• Action item: Return all entries word for word, but drop any images.

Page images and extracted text
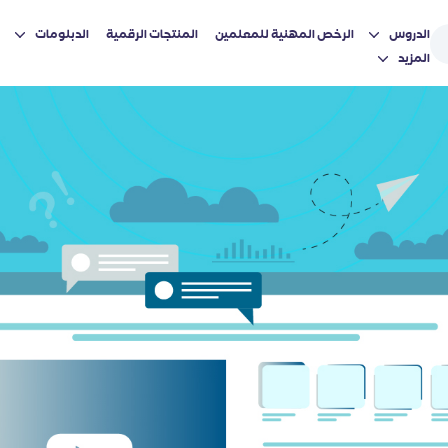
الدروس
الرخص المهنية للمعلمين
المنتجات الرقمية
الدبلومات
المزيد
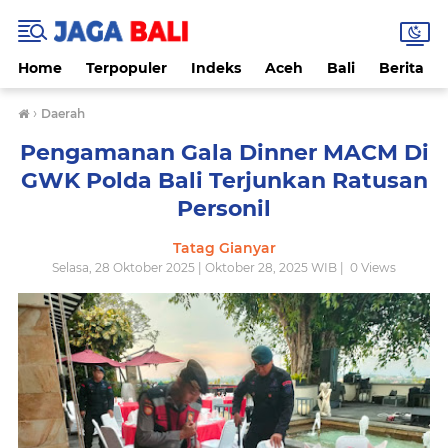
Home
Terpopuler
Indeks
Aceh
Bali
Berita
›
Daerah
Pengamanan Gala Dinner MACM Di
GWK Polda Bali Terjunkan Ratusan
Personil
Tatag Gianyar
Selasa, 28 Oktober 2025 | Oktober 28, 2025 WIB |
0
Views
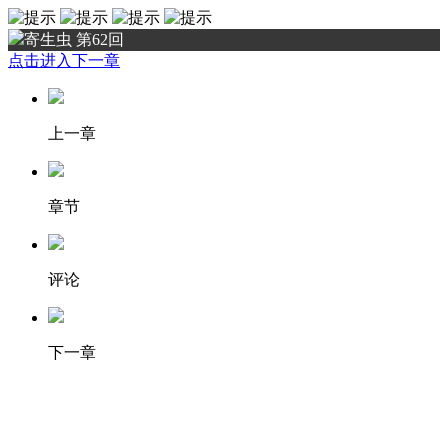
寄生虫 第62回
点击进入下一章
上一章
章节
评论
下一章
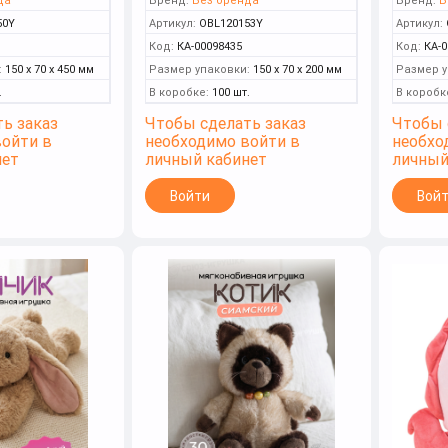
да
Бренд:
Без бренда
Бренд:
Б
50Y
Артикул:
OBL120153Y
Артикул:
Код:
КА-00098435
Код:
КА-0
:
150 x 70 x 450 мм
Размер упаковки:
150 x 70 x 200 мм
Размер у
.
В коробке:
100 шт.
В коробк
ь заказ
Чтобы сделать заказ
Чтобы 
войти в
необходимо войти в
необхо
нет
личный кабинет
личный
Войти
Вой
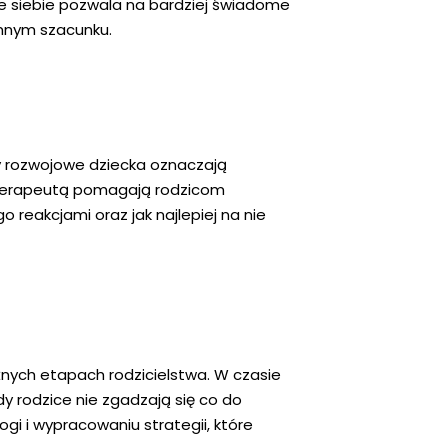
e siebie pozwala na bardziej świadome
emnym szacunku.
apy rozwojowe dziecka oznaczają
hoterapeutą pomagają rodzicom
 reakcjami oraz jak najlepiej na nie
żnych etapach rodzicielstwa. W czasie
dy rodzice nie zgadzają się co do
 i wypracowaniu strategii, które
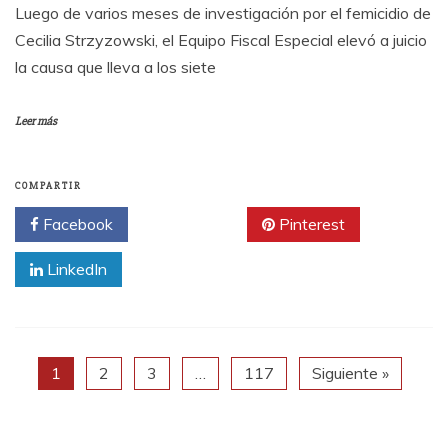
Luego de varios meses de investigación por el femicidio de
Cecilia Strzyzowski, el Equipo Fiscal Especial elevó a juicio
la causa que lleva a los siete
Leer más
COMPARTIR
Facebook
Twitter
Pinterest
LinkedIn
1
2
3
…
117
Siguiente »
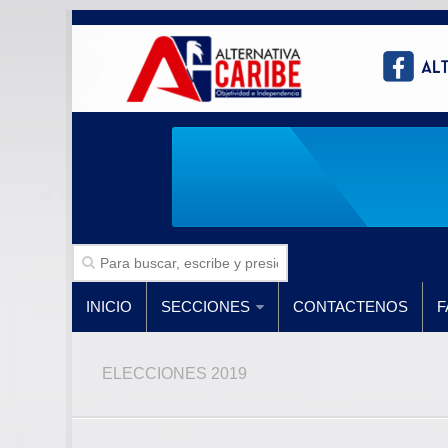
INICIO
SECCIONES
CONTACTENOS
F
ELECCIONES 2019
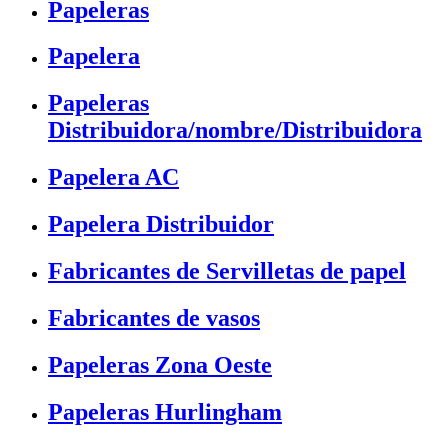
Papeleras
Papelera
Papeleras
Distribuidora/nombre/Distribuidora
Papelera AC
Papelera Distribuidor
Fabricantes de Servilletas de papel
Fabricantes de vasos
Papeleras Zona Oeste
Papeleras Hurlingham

• Output for this task:
الدروس
الرخص المهنية للمعلمين
المنتجات الرقمية
الدبلومات
المزيد
Home
Terpopuler
Indeks
Aceh
Bali
Berita
›
Daerah
Pengamanan Gala Dinner MACM Di
GWK Polda Bali Terjunkan Ratusan
Personil
Tatag Gianyar
Selasa, 28 Oktober 2025 | Oktober 28, 2025 WIB |
0
Views
寄生虫 第62回
点击进入下一章
上一章
章节
评论
下一章
да
Бренд:
Без бренда
Бренд:
Б
50Y
Артикул:
OBL120153Y
Артикул:
Код:
КА-00098435
Код:
КА-0
:
150 x 70 x 450 мм
Размер упаковки:
150 x 70 x 200 мм
Размер у
.
В коробке:
100 шт.
В коробк
ь заказ
Чтобы сделать заказ
Чтобы 
войти в
необходимо войти в
необхо
нет
личный кабинет
личный
Войти
Вой
e siebie pozwala na bardziej świadome
emnym szacunku.
apy rozwojowe dziecka oznaczają
hoterapeutą pomagają rodzicom
 reakcjami oraz jak najlepiej na nie
żnych etapach rodzicielstwa. W czasie
dy rodzice nie zgadzają się co do
 i wypracowaniu strategii, które
Luego de varios meses de investigación por el femicidio de
Cecilia Strzyzowski, el Equipo Fiscal Especial elevó a juicio
la causa que lleva a los siete
Leer más
COMPARTIR
Facebook
Twitter
Pinterest
LinkedIn
1
2
3
…
117
Siguiente »
INICIO
SECCIONES
CONTACTENOS
F
ELECCIONES 2019
Papeleras
Papelera
Papeleras
Distribuidora/nombre/Distribuidora
Papelera AC
Papelera Distribuidor
Fabricantes de Servilletas de papel
Fabricantes de vasos
Papeleras Zona Oeste
Papeleras Hurlingham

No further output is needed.